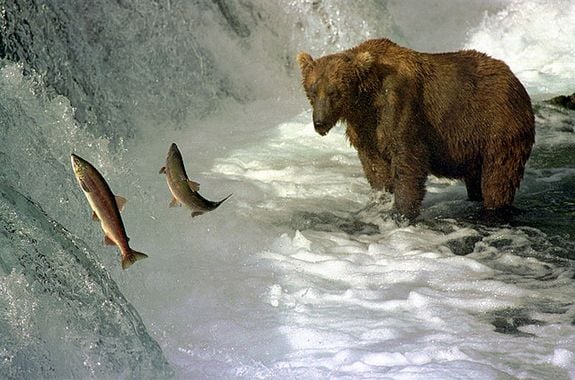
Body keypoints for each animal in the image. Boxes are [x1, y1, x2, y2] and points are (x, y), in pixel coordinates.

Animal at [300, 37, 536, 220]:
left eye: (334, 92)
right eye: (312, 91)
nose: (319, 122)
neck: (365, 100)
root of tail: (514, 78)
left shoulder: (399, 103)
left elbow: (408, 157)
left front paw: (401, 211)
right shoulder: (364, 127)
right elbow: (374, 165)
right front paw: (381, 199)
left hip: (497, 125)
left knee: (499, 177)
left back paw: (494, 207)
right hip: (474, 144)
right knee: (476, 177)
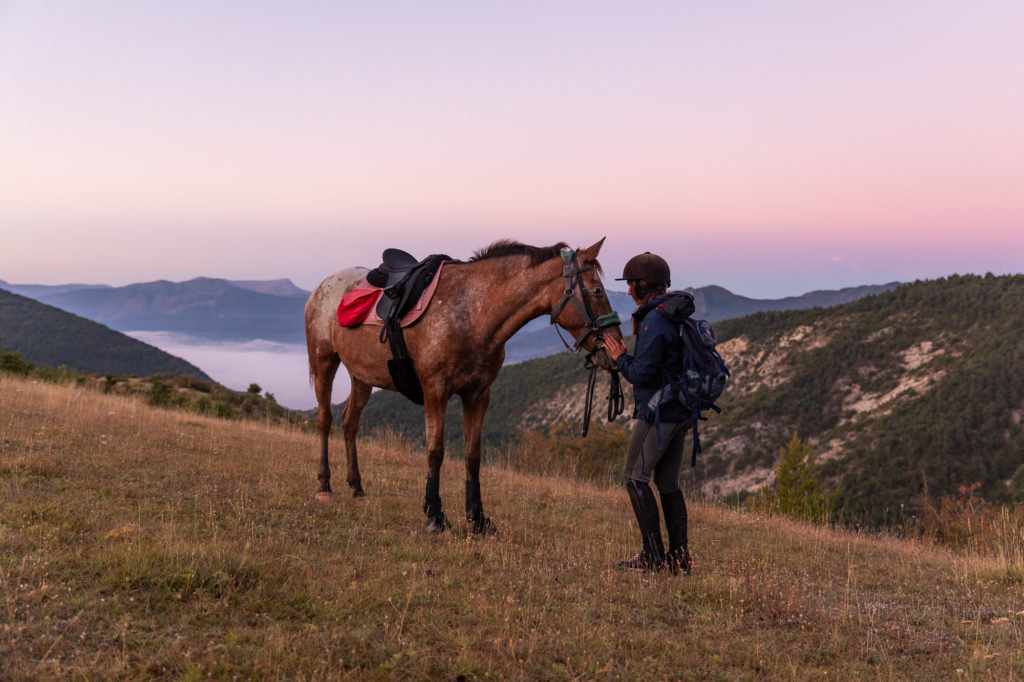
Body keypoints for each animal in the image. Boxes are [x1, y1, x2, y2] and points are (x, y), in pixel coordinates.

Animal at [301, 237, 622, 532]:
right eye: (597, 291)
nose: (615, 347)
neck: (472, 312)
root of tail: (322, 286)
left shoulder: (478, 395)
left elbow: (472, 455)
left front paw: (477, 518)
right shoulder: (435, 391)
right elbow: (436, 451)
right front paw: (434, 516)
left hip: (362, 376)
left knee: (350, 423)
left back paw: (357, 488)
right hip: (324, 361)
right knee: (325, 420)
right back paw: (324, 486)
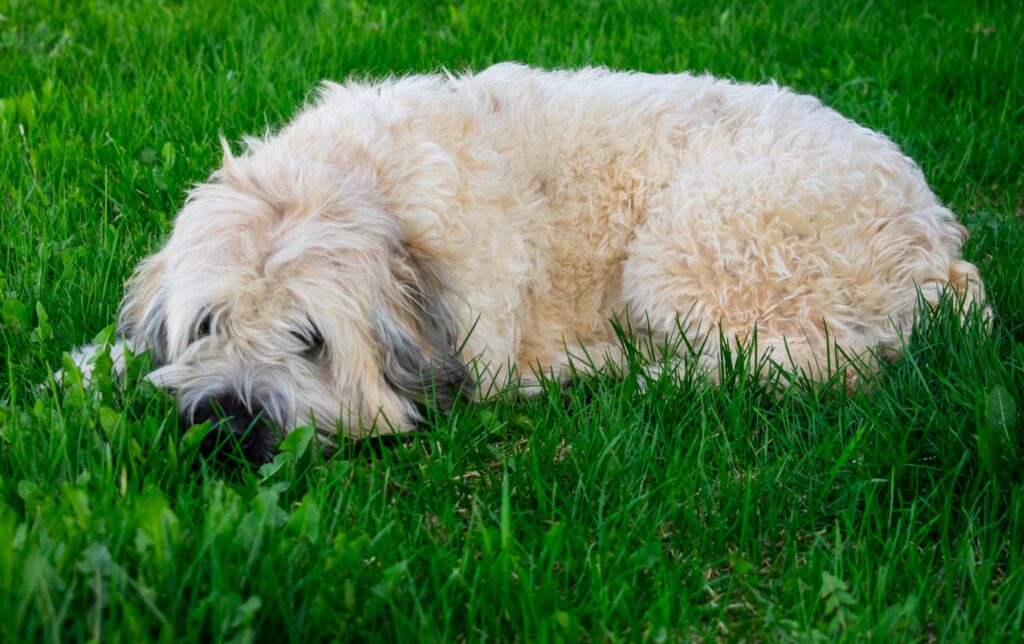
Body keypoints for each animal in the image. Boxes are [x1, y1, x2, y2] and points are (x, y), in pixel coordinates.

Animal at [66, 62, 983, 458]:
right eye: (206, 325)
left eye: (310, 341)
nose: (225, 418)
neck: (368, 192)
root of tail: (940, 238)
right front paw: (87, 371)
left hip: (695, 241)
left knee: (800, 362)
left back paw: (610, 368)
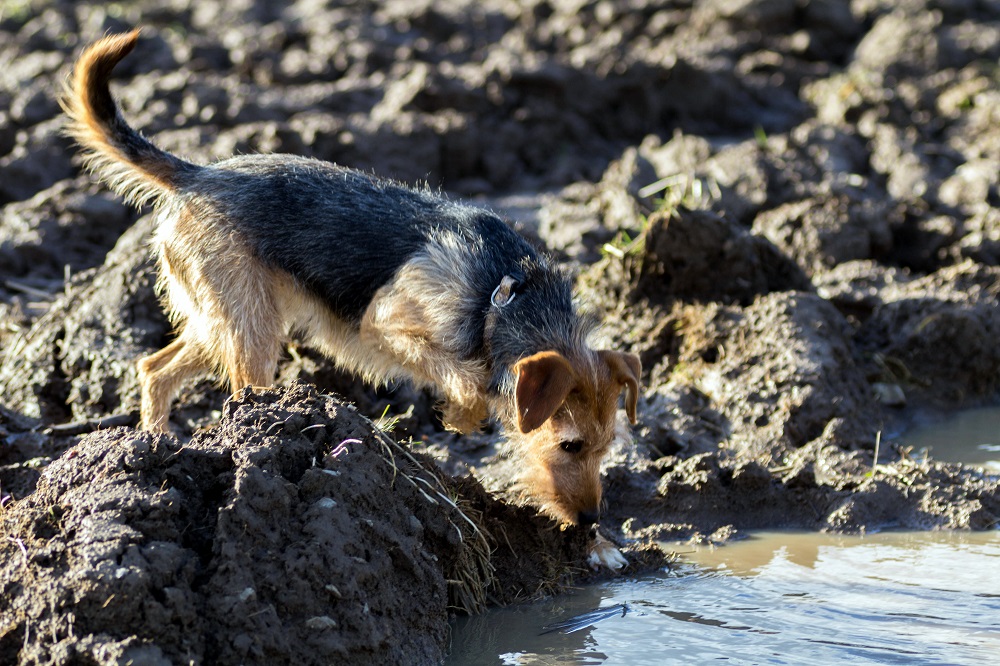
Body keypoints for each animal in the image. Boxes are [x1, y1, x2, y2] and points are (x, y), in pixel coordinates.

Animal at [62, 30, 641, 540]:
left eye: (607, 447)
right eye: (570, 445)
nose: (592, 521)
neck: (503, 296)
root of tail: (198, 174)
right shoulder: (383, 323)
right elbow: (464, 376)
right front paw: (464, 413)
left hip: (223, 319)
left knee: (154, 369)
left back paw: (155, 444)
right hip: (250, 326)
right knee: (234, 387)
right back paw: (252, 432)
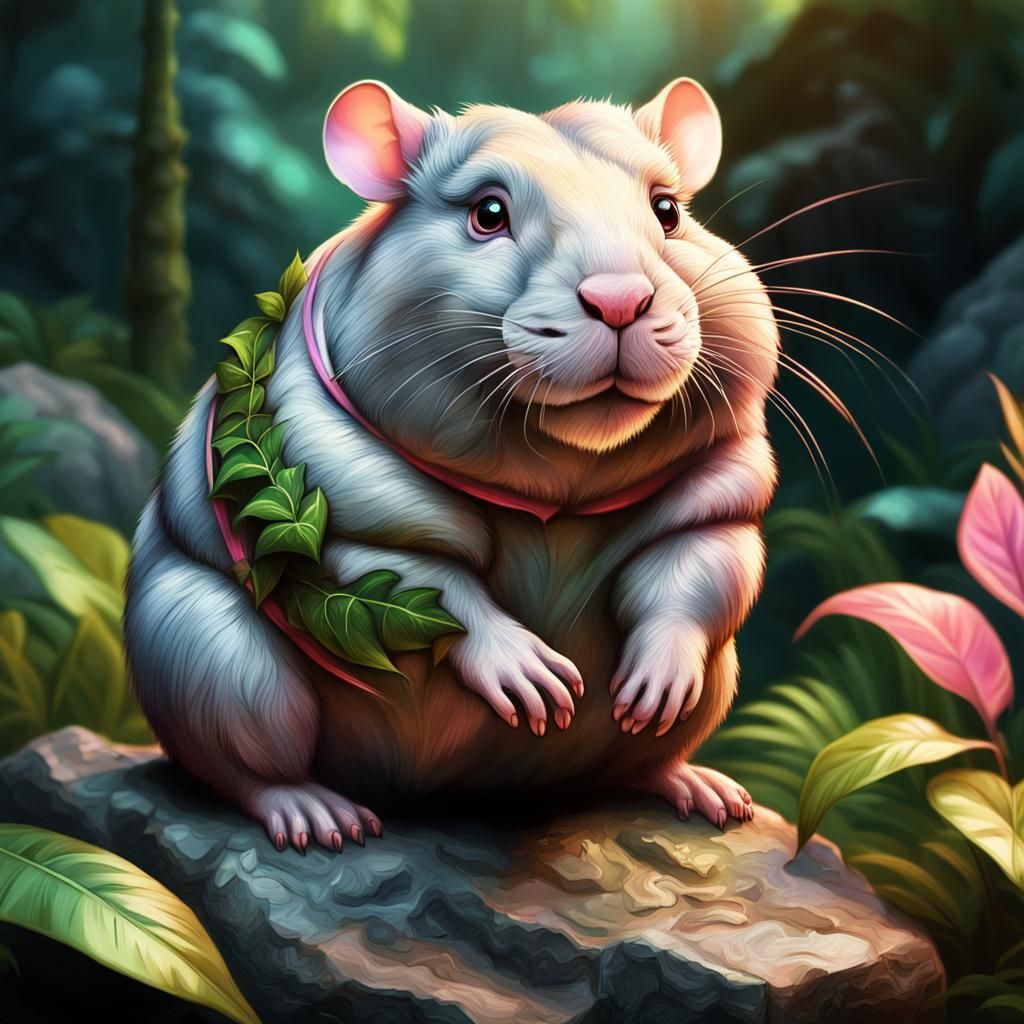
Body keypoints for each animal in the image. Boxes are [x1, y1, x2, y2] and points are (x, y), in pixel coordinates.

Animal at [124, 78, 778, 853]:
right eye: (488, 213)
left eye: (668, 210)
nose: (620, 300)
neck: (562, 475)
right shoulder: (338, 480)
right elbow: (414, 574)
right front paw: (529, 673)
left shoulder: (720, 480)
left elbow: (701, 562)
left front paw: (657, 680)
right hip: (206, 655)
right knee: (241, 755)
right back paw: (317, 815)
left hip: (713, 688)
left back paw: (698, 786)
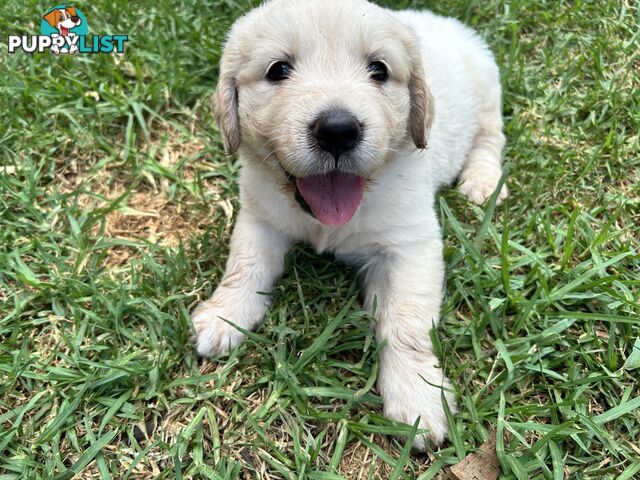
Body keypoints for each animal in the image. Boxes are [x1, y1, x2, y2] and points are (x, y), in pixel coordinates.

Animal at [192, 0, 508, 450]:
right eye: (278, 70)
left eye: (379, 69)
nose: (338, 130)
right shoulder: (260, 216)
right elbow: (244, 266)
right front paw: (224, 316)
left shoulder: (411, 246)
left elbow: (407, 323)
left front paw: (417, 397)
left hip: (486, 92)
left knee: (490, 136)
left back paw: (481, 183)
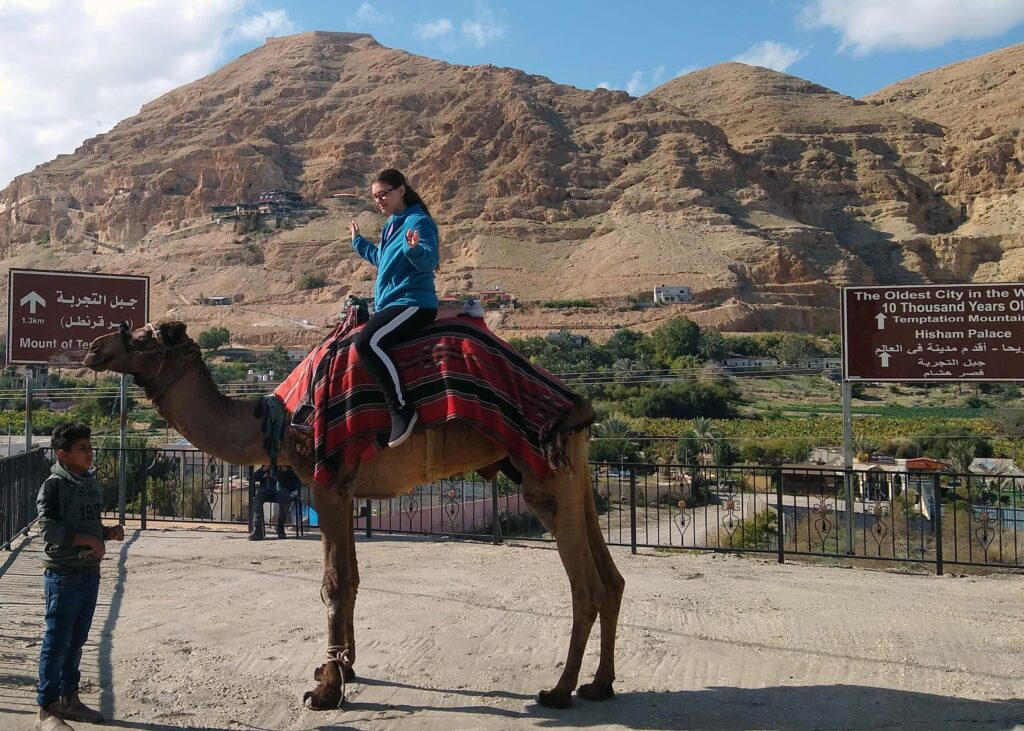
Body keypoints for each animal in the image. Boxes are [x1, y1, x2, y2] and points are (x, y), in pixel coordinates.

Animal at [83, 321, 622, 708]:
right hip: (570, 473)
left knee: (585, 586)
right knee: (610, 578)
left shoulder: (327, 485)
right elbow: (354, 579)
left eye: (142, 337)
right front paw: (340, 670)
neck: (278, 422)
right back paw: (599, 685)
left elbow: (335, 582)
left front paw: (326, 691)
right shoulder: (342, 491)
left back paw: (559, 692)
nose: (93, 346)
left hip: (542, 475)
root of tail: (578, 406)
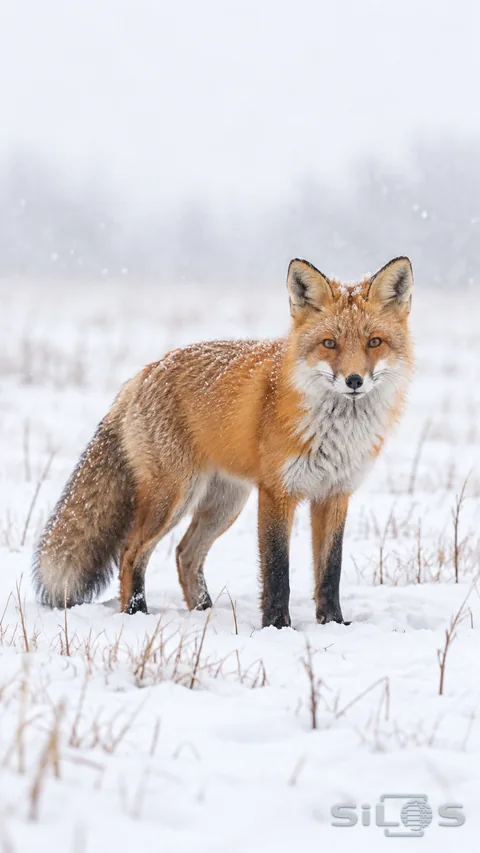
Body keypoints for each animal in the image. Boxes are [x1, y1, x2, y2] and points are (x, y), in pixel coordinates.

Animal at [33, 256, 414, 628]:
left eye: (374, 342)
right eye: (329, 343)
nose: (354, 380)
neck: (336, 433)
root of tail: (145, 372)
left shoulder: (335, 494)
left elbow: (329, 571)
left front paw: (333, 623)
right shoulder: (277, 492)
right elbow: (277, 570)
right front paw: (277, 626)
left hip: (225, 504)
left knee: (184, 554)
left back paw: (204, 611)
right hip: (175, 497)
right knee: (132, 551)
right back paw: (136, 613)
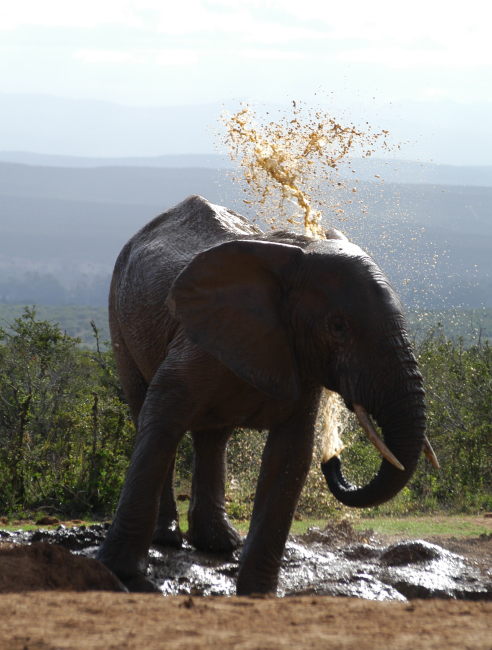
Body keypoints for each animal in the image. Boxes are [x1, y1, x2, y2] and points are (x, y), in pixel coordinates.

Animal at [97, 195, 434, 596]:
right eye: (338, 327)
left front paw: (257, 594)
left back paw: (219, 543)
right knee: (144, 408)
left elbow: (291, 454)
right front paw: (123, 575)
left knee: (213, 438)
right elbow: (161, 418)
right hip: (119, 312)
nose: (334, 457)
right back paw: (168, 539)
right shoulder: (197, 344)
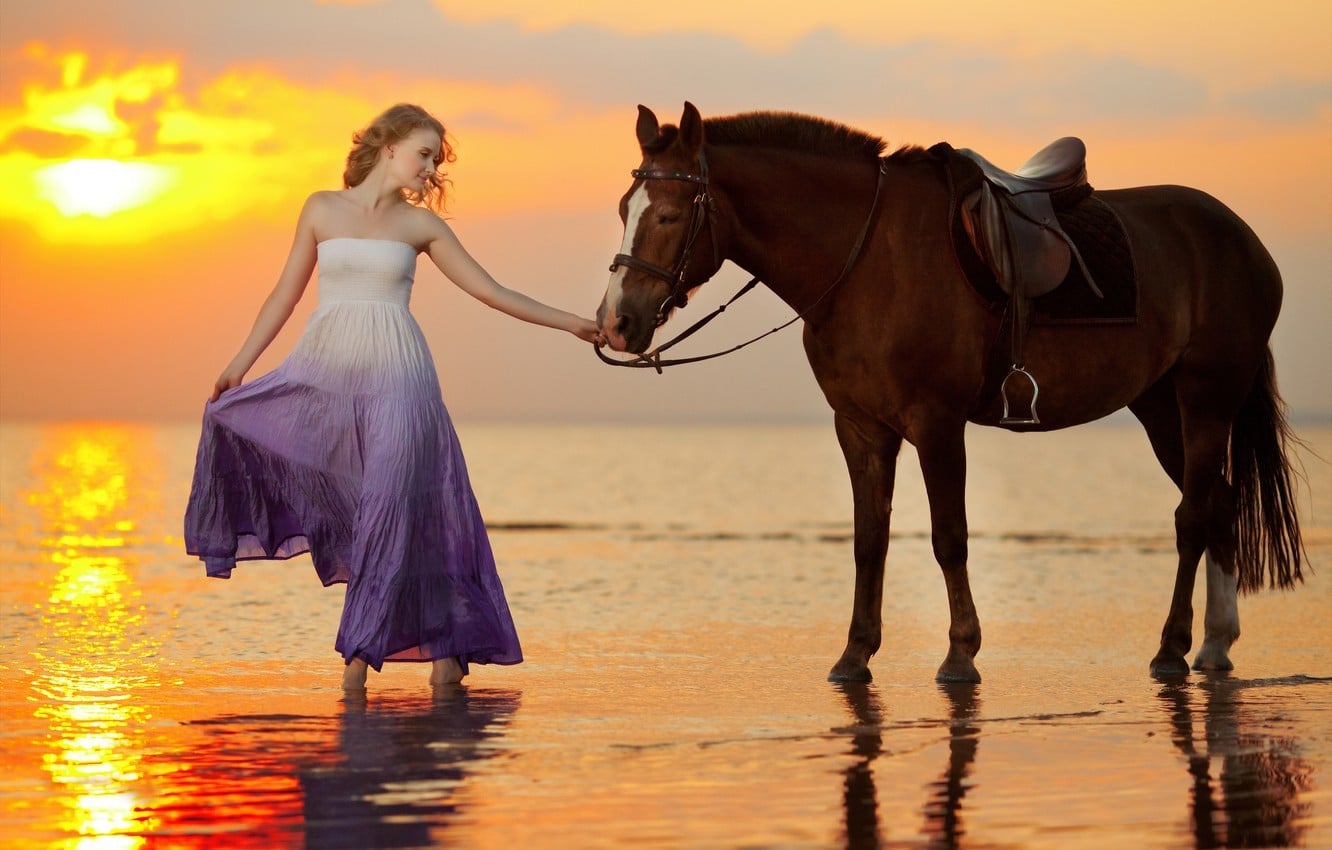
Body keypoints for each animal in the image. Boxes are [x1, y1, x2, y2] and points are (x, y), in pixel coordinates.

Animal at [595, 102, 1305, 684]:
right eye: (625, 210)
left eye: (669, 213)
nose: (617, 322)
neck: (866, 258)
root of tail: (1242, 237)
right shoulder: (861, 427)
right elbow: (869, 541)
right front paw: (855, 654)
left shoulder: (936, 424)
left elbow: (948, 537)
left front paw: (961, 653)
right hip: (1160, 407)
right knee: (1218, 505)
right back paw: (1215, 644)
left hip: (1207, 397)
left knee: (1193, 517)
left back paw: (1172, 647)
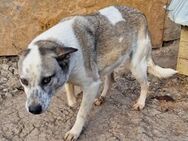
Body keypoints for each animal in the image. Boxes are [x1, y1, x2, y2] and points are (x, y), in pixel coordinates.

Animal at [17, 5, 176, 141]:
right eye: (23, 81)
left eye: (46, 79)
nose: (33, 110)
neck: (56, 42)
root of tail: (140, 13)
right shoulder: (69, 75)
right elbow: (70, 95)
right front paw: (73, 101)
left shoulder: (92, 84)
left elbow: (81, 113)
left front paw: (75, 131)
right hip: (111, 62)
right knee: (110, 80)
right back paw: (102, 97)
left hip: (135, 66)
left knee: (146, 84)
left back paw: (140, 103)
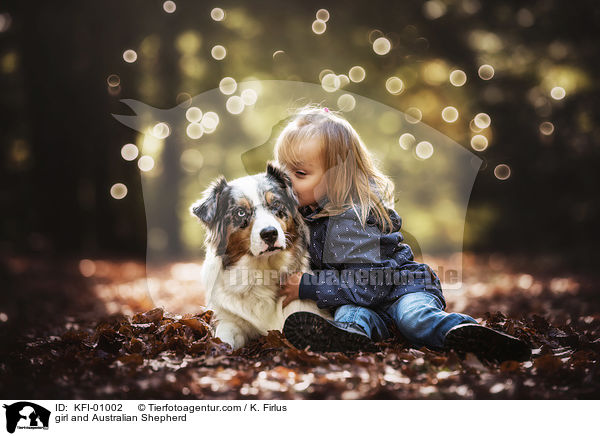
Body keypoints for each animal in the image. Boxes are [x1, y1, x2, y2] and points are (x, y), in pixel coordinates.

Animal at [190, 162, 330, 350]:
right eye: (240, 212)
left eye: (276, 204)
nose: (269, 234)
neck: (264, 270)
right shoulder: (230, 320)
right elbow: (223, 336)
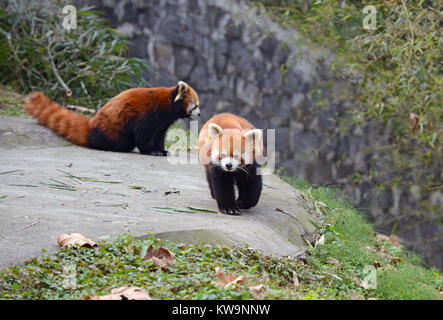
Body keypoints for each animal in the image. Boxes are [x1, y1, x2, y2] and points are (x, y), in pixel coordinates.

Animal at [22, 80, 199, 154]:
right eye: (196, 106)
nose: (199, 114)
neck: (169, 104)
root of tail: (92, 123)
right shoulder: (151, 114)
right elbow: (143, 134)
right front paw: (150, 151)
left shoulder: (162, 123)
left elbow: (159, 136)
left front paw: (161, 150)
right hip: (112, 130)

┄┄┄┄┄┄

• [TASK DESCRIPTION]
Exact copy, pictures excluded: from the line with "left knee: (350, 423)" up to and including the line with "right eye: (488, 213)" in the data above.

• [REPLY]
left knee: (350, 423)
left back paw: (357, 488)
right hip: (324, 361)
right knee: (325, 420)
right back paw: (324, 486)
Body keypoints for each animal in the image. Boxes are [x1, y1, x2, y2] and points are (x, y), in pixel coordinates.

Animal at [66, 62, 983, 458]:
right eye: (206, 325)
left eye: (310, 341)
nose: (225, 418)
neck: (368, 192)
root of tail: (940, 238)
right front paw: (87, 371)
left hip: (695, 241)
left knee: (800, 362)
left back paw: (610, 368)
Body keypoints for each animal in the image. Boxes are [x1, y1, x2, y2] and points are (x, y), in pixel coordinates.

Animal at [62, 30, 641, 540]:
left eye: (607, 447)
right eye: (570, 445)
nose: (592, 521)
neck: (503, 296)
root of tail: (198, 174)
right shoulder: (383, 323)
right elbow: (464, 376)
right front paw: (464, 413)
left hip: (223, 319)
left knee: (154, 369)
left back paw: (155, 444)
right hip: (250, 326)
right knee: (234, 387)
right back paw: (252, 432)
Body keypoints for each animal in the image. Boxes are [x1, y1, x2, y2] and points are (x, y), in pixel coordinates.

Animal at [124, 78, 778, 853]:
right eye: (488, 213)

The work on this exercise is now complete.